Reviewed by Erik W. Van Der Wolf
Starring Eric Berner, Ted LeGarde, Clay Brocker, Darrin Dickerson, Jaimee Gray Simon, Jeff Hime
Written and directed by Darrin Dickerson
As I get older, I tend to think and talk about the past more and more. I do it so often lately my kids’ eyes instantly glaze over as soon as I utter the words “Well, back when I was a kid…” or “Well, there used to be…” I know, I know. Every generation looks back at its youth through the prism of encroaching mortality, missed opportunities, and a longing for a period when you seemed to have more time to enjoy things.
But, to be honest, some things simply were better “back in the day.” And one of those things was the micro budget independent movie, those USA Network TV movies from the 1990s in particular. While most of them were admittedly bad, there was a period when the network upped its game and the quality of those films actually improved. They were still cheap, but they were made with more care by emerging talent who paid attention to detail, attracted better casts, and everyone involved was so because there was an actual attraction to the material and a genuine desire to be there.
Contrast that with today’s Syfy Channel movie where former “name” stars embarrassingly sleepwalk through roles from bad scripts cobbled together purely for a rent check for everyone involved. There’s no passion to be found in those films, and it makes you long for a time when cast and crew of small budget pics actually gave a damn because they had pride.
Darrin Dickerson’s D4, though obviously constricted by the limitations of budget, definitely gives a damn and, most of all, has a sense of dignity about it.
Written by, directed by, edited by, and co-starring Darrin Dickerson, D4tells the tale of a small squad of mercenaries who are hired by a billionaire to locate and rescue a son she believes is being held in D4, an abandoned secret military facility located deep in the mountains that “officially” does not exist – a la Area 51. While her son has had issues with drug abuse and crime in the past, she has no idea why the government would kidnap him. She’s also incredibly worried about his health due to his epilepsy. If his captors have no idea of his condition and he doesn’t get his medication, he could die. She wants him back in her care as soon as possible, and the price to achieve that is not an issue.
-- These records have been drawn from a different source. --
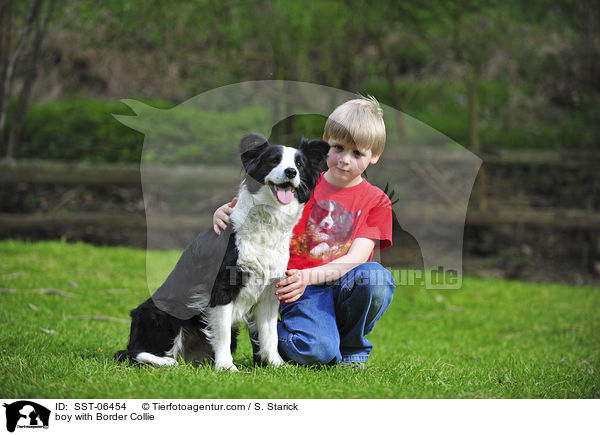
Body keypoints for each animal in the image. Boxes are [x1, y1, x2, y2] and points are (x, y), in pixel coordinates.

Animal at [115, 133, 330, 372]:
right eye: (274, 160)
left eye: (299, 164)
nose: (291, 172)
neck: (266, 222)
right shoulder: (222, 289)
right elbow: (223, 333)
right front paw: (226, 367)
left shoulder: (269, 292)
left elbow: (270, 334)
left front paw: (276, 364)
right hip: (160, 312)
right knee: (132, 353)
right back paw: (167, 360)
In a parallel storyline we’re introduced to a grieving grandfather trying to cope with his six-year-old grandson’s epilepsy. The medications doctors are giving him aren’t working and are actually making his condition worse, resulting in outbursts of rage and savage violence. The team of doctors informs him his grandson is having a rare reaction to the medication and they believe he’d be a good candidate for a trial study for a new medication that is designed to avoid those side effects. But he would have to live in the facility so they can monitor his condition twenty-four hours a day. FOC of course. He reluctantly agrees, but when he shows up to visit the boy several days later, he’s nowhere to be found. In fact, neither are the doctors he spoke with. And no one seems to know anything about a trial study.
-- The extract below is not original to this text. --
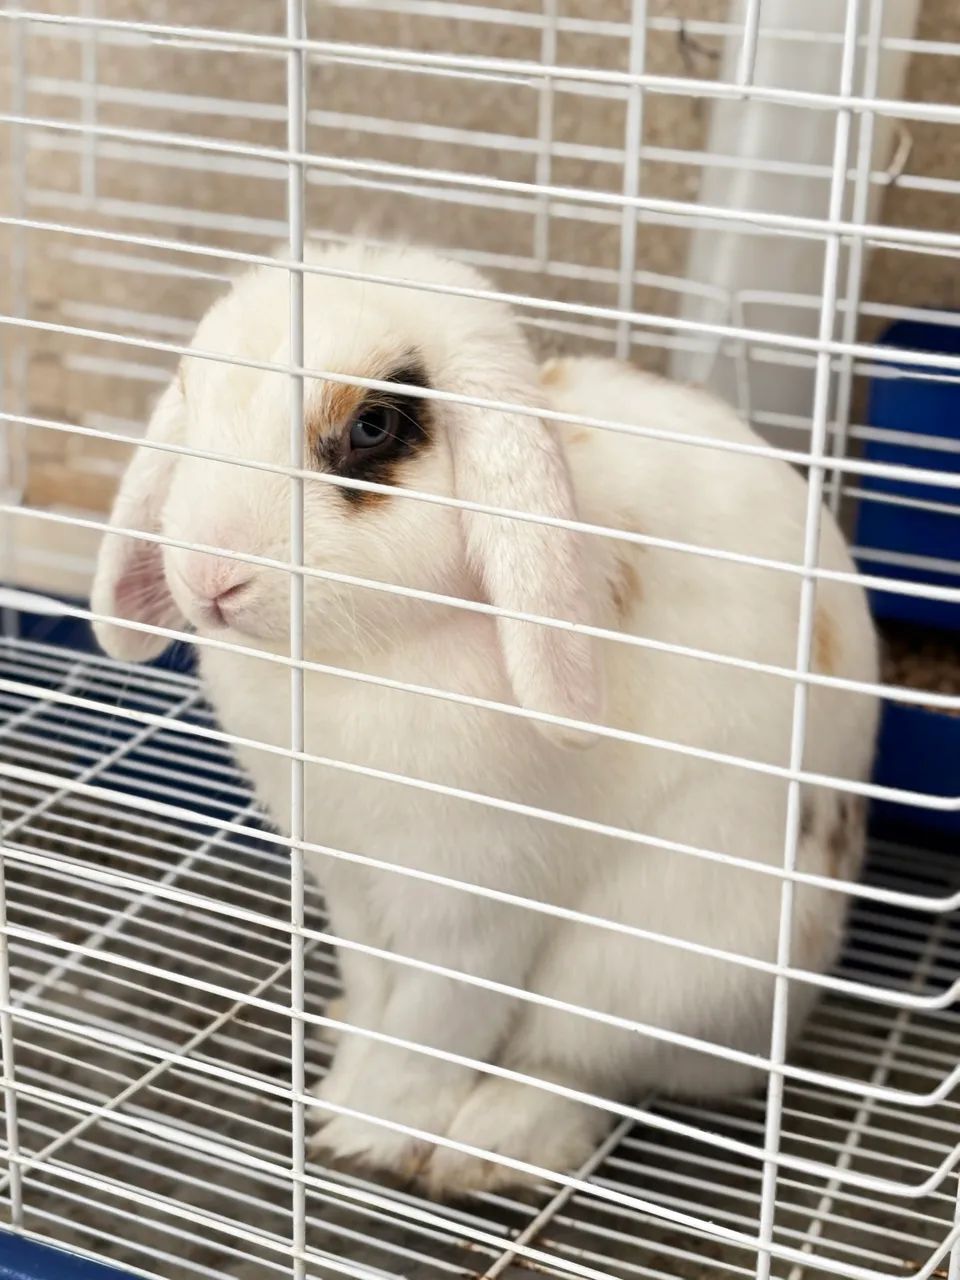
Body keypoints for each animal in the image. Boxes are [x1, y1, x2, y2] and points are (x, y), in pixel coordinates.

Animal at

Determined to find out what’s going on, he discovers his grandson may have been taken to the D4 facility, and faster than you can say “grandpa is a Vietnam Vet”, he sets out to find him.
As expected, the storylines eventually merge as he and our MERC protags cross paths breaking into the facility, and it’s not long before all hell breaks loose and the bullets are flyin’ and people are dyin’ as the secrets of D4 are revealed.
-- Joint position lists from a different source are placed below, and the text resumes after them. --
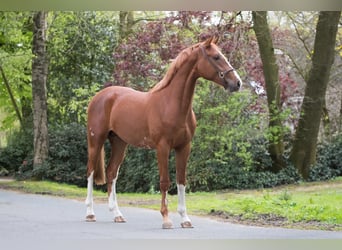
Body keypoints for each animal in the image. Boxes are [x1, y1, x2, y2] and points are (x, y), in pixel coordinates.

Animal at [84, 36, 242, 229]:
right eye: (216, 57)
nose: (237, 83)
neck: (171, 104)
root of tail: (99, 97)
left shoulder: (184, 147)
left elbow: (181, 181)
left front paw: (185, 219)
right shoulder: (162, 147)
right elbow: (165, 181)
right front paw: (166, 218)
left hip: (120, 143)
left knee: (112, 173)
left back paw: (117, 214)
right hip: (96, 141)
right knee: (90, 172)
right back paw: (90, 213)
While the story operates in well-mined territory and is somewhat predictable, Darrin Dickerson did enough work on the script’s structure beforehand to keep it entertaining even though it goes down roads we’ve traveled before. Having directed award-winning short films and as a veteran who worked behind the scenes on several major productions, Dickerson clearly understands the craft of filmmaking and does a solid job tackling his first feature as director. More importantly, his cast never plays down to the budget level of the film, and you never get the sense anyone is trudging through this flick for a paycheck. They are honestly striving to deliver the best performances they are capable of. Are they stellar? No. But they’re genuine, which is all you can ask and the least a viewer has the right to expect.
If I had to make one complaint, it would be the use of CGI blood and effects in a handful of scenes. But it’s a minor issue at most and doesn’t ruin the viewing experience.
All in all, D4 can be best described as a satisfying rainy Sunday afternoon flick that knows what it is, strives for more, but never settles for less. It’s a prideful first feature effort from Dickerson and Co. at Ghostwater.
D4 can be purchased on the film’s distribution website (www.7-7-10.com) or rented on Netflix. A percentage of the profits goes toward epilepsy awareness.